Necati Yurt, who survived the attack, said that when he saw the allegations in the media he started to think that they were used as “bait.” “If those claims are true, they used us like bait,” he said. Yurt, who is from Adana, also said they were told about the Gediktepe attack -- a separate Kurdistan Workers’ Party (PKK) attack in the Gediktepe region of Şemdinli, Hakkari, where 10 soldiers died -- one or two days before the assault, and that they knew the attack would take place between 2 a.m. and 4 a.m. on July 19.
Following the soldiers’ clash with the terrorists, they should have received reinforcements from helicopters, but they were unable to provide their geographic coordinates because their supervisor, the only one who knew their coordinates, had been wounded.
Yurt believes the outlawed PKK attacked in retaliation for the bombardment of their Hakurk camps by Turkish jets two weeks prior to the Hantepe attack.
According to media reports, commanders at the Hantepe outpost were informed of the PKK threat in the region based on Heron intelligence. But the commanders responded: “There is no problem. Everything is under control.”

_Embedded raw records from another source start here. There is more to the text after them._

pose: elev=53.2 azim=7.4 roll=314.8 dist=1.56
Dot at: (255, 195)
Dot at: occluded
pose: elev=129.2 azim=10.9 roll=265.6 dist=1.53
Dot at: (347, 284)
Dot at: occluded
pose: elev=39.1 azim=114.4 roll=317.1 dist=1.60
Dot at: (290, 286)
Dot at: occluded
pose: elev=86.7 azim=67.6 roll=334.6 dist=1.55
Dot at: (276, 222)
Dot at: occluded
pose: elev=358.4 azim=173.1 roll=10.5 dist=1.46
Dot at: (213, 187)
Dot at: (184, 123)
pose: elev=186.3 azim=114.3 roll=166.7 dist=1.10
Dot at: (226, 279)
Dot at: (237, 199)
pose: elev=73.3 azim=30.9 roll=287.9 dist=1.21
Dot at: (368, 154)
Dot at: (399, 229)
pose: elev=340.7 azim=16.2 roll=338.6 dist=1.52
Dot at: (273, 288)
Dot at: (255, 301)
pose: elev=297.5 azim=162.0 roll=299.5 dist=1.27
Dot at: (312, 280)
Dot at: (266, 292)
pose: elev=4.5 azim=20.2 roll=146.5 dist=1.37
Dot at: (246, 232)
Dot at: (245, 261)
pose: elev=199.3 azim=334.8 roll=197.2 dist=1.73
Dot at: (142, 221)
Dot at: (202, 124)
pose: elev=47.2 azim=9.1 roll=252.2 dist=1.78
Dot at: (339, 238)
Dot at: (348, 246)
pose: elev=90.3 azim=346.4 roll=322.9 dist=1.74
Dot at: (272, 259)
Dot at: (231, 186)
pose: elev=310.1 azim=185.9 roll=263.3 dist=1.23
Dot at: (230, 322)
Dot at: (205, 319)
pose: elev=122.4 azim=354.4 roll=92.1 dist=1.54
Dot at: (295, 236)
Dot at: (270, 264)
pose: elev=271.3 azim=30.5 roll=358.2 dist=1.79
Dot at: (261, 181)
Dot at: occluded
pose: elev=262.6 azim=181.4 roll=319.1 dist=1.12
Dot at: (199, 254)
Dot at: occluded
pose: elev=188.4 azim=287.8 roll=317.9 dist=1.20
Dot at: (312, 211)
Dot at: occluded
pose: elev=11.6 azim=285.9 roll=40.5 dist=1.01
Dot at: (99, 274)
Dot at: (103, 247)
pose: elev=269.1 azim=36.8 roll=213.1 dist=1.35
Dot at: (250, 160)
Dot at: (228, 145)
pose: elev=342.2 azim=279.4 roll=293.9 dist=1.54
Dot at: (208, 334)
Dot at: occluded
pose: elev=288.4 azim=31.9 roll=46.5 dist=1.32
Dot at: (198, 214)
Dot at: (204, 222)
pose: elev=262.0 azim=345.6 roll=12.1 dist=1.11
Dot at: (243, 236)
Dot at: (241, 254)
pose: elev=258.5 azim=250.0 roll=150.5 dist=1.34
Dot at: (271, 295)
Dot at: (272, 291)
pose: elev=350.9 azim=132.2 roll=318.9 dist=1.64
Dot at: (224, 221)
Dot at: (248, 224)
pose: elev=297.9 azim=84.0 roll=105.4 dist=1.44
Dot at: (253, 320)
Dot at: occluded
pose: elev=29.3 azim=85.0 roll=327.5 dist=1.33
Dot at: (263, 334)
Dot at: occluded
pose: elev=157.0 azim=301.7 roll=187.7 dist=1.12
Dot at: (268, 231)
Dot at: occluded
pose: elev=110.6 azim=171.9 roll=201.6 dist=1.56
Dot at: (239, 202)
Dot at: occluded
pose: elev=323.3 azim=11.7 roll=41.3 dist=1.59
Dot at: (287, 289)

Both the police and military intelligence warned authorities of the possibility of an attack approximately 10 days before it occurred. The Security General Directorate notified the relevant authorities on July 8 of intelligence indicating that a group of 60 terrorists was going to carry out an attack along the border on a military outpost in Çukurca.
The families of slain soldier Hakan Yutkun and wounded soldier Necati Yurt still expect an explanation from the General Staff about recent claims related to the attack on the Hantepe outpost.
Even though the military units deployed in Hantepe were equipped with high-tech equipment, it was not used. The soldiers were unable to monitor movement because their thermal cameras were not working. Sensors that detect individuals approaching the outpost were not used and trip flares, which illuminate an area of close to 600 meters, did not go off. The unit that came under attack did not use flares.
Pvt. Yusuf Kılıç, who also survived the attack, said he was face-to-face with the terrorists. “Clashes started at around 1:30 a.m. and they lasted until the morning. I was wounded at around 5 a.m. We did not know that terrorists would attack,” he explained.
His father, Celal Kılıç, said they would follow up on the situation because they doubt that their son was protected. In addition, Kılıç’s brother, Bilal Kılıç, said they would talk with lawyers about filing a lawsuit.
Another source told Today’s Zaman that the event exhibited gross negligence in the military’s delivery of assistance, which took four hours to arrive from a post which is only 15 minutes from Hantepe. “I can’t understand why nobody did anything despite the images from the Herons,” he said, referring to Defense Minister Vecdi Gönül’s words that the images do not belong to Hantepe. However, the source, who did not want to be identified, said he was there when the images were taken by the Herons.
Gülfiye Yutkun, whose son Hakan Yutkun died in the attack, said they are disappointed by the silence of the authorities. The military has recently come under fire from all segments of society for its total silence on the issue. According to some claims, security units, including the General Staff headquarters, watched the attack live through surveillance provided by Herons, but did not send any additional firepower to the scene of the attack to help the wounded soldiers. The failure to respond quickly with helicopters and warplanes led to the deaths of more soldiers. By the time help arrived, the terrorists had already left the scene of the conflict and returned to their base in northern Iraq.
Suspicion surrounds Gen. Gürbüz Kaya, the Hakkari division commander. Observers believe the general should be questioned about his failure to take the necessary precautions to protect soldiers from PKK terrorists. The general came under fire last year over his remarks regarding the deaths of seven soldiers in Çukurca due to a land mine blast on May 27.
“It is not important at all. We are fighting at the cost of our lives. A few simple mistakes can be made,” he was quoted as saying in a voice recording. Kaya’s remarks sparked outrage, with many asking military courts to take action against the general for negligence in the conduct of his duty as a military officer.
He was back in the press in late June after nine soldiers were killed by PKK terrorists in Şemdinli. He said security cameras had captured images of individuals approaching the Şemdinli border unit, but that at the time they believed they were either shepherds or smugglers.